- The Washington Times - Friday, October 8, 2021

President Biden waived executive privilege on an initial set of documents from the Trump White House sought by the select House committee investigating the Jan. 6 attack on the Capitol by Trump supporters, setting up a furious battle with former President Trump, who said Democrats are “drunk on power.”

“The president has determined that an assertion of executive privilege is not warranted for the first set of documents from the Trump White House that has been provided to us by the National Archives,” said White House press secretary Jen Psaki.

But Mr. Trump sent a letter to the National Archives on Friday, asserting executive privilege over many of his documents.

“I hereby formally assert executive privilege over these records pursuant to the Presidential Records Act,” Mr. Trump wrote.  

He said the select committee “requested an extremely broad set of documents and records, potentially numbering in the millions, which unquestionably contain information protected from disclosure by the executive and other privileges, including but not limited to the presidential communications, deliberative process, and attorney-client privileges.”

“Should the committee persist in seeking other privileged information, I will take all necessary and appropriate steps to defend the office of the presidency,” Mr. Trump wrote.

In a statement, Mr. Trump said Democrats are “drunk on power.”

“My administration, and the great patriots who worked on behalf of the American people, will not be intimidated,” Mr. Trump said. “We will not allow Biden or the radical Democrats to get off without accepting blame for their incompetence and failures.”

He said the probe “is also about trying to deflect blame from Biden’s surrender in Afghanistan and the failures to address COVID, the border, crime, and the economy that is leaving Americans dead or broke. It’s another grand distraction, because Biden and the Democrats don’t want you to see how badly America is losing due to their incompetence.”

The Trump legal team has sought to block some documents from the House investigators. But in a letter to the Archivist of the United States, White House counsel Dana Remus writes that Mr. Biden has determined that invoking executive privilege “is not in the best interests of the United States.”

Ms. Remus said the documents reviewed “shed light on events within the White House on and about Jan. 6 and bear on the Select Committee’s need to understand the facts underlying the most serious attack on the operations of the federal government since the Civil War.”

Mr. Trump’s lawyers said Thursday that the former president is asserting executive privilege to block demands for testimony and documents in the probe, setting up a likely court battle.

The White House‘s decision, which is being made on a case-by-case basis, paves the way for the National Archives to share Trump White House documents with the House select committee. The move applies only to an initial batch of documents sought by the panel.

Ms. Psaki said the attack on the Capitol “was in many respects a unique attack on the foundations of our democracy.”

“The president’s dedicated to ensuring that something like that could never happen again, which is why the administration is cooperating with ongoing investigations including the Jan. 6 Select Committee to bring to light what happened,” she said.

Ms. Psaki suggested the White House likely would waive privilege again for the investigators.

“We will evaluate questions of privilege on a case-by-case basis,” she said. “But the president has also been clear that he believes it to be of the utmost importance for both Congress and the American people to have a complete understanding of the events of that day to prevent them from happening again.”

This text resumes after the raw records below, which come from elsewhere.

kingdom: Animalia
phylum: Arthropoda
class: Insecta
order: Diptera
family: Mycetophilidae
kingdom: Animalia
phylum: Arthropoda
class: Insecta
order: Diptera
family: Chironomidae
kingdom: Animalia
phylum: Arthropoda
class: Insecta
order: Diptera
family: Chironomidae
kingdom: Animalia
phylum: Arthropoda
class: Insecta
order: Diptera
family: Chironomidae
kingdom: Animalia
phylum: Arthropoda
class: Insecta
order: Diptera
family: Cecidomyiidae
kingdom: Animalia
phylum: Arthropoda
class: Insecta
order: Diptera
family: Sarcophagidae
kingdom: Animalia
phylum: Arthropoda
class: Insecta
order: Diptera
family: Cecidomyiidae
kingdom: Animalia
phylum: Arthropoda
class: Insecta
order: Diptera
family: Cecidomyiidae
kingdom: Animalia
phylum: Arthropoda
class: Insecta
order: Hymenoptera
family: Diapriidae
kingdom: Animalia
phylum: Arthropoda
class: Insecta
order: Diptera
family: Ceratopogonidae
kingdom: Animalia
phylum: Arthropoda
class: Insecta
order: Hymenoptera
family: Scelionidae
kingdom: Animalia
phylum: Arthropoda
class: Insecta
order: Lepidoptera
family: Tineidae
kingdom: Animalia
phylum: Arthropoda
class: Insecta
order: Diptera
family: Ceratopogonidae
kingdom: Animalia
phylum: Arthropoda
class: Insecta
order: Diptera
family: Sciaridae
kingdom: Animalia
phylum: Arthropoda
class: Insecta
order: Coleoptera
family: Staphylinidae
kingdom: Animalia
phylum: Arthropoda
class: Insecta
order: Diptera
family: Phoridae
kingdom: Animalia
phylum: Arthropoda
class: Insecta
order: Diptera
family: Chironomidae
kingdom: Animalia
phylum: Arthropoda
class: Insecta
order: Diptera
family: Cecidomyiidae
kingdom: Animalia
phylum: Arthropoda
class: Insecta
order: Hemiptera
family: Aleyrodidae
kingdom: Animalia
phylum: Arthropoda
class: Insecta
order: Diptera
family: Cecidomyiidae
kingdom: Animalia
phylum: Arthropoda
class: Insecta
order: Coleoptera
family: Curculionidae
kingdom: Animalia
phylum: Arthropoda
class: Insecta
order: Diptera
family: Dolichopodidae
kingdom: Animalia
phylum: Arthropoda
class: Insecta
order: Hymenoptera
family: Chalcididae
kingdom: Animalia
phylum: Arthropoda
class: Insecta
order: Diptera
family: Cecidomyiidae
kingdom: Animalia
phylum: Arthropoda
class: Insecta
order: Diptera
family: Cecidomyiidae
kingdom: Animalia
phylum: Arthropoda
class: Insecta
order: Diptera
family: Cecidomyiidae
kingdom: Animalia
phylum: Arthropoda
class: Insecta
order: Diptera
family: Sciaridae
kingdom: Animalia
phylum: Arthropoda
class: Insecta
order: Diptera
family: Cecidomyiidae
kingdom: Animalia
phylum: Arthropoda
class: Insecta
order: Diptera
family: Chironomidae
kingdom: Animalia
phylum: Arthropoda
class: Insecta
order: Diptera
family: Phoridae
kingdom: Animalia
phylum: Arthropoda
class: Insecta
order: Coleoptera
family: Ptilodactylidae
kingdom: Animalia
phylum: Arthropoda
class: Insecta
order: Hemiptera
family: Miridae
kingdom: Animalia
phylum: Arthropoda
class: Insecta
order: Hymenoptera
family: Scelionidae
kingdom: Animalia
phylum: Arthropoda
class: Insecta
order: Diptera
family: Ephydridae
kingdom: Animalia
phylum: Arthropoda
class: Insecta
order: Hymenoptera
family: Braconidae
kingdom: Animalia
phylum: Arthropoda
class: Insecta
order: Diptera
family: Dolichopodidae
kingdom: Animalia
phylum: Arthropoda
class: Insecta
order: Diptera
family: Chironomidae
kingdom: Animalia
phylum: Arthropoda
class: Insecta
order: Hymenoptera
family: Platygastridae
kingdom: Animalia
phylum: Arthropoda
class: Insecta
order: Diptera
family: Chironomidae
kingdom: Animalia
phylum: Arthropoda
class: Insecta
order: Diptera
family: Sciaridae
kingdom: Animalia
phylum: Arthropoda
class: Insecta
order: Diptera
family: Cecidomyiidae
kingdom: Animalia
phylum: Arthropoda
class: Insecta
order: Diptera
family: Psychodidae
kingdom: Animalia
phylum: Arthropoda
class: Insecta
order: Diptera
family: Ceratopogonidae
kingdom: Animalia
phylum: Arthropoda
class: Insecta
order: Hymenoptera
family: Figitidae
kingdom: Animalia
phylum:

Meanwhile, a lawyer for Steve Bannon says the former White House aide won’t comply with a subpoena from the committee because Mr. Trump is asserting executive privilege.

Two other witnesses subpoenaed by the panel, former White House Chief of Staff Mark Meadows and former Pentagon aide Kash Patel, are “engaging” with the committee, according to its Democratic chairman, Mississippi Rep. Bennie Thompson, and Republican vice chairwoman, Rep. Liz Cheney of Wyoming. Mr. Thompson and Ms. Cheney issued a statement Friday after a deadline for document production had passed.

Mr. Trump said the investigation’s “dangerous assault on our Constitution and important legal precedent will not work.”

“This committee’s fake investigation is not about January 6th any more than the Russia Hoax was about Russia,” he said. “Instead, this is about using the power of the government to silence ‘Trump’ and our Make America Great Again movement, the greatest such achievement of all time. We won two elections, did far better in the second than the first, and now perhaps have to do it a third time!”

This article is based in part on wire service reports.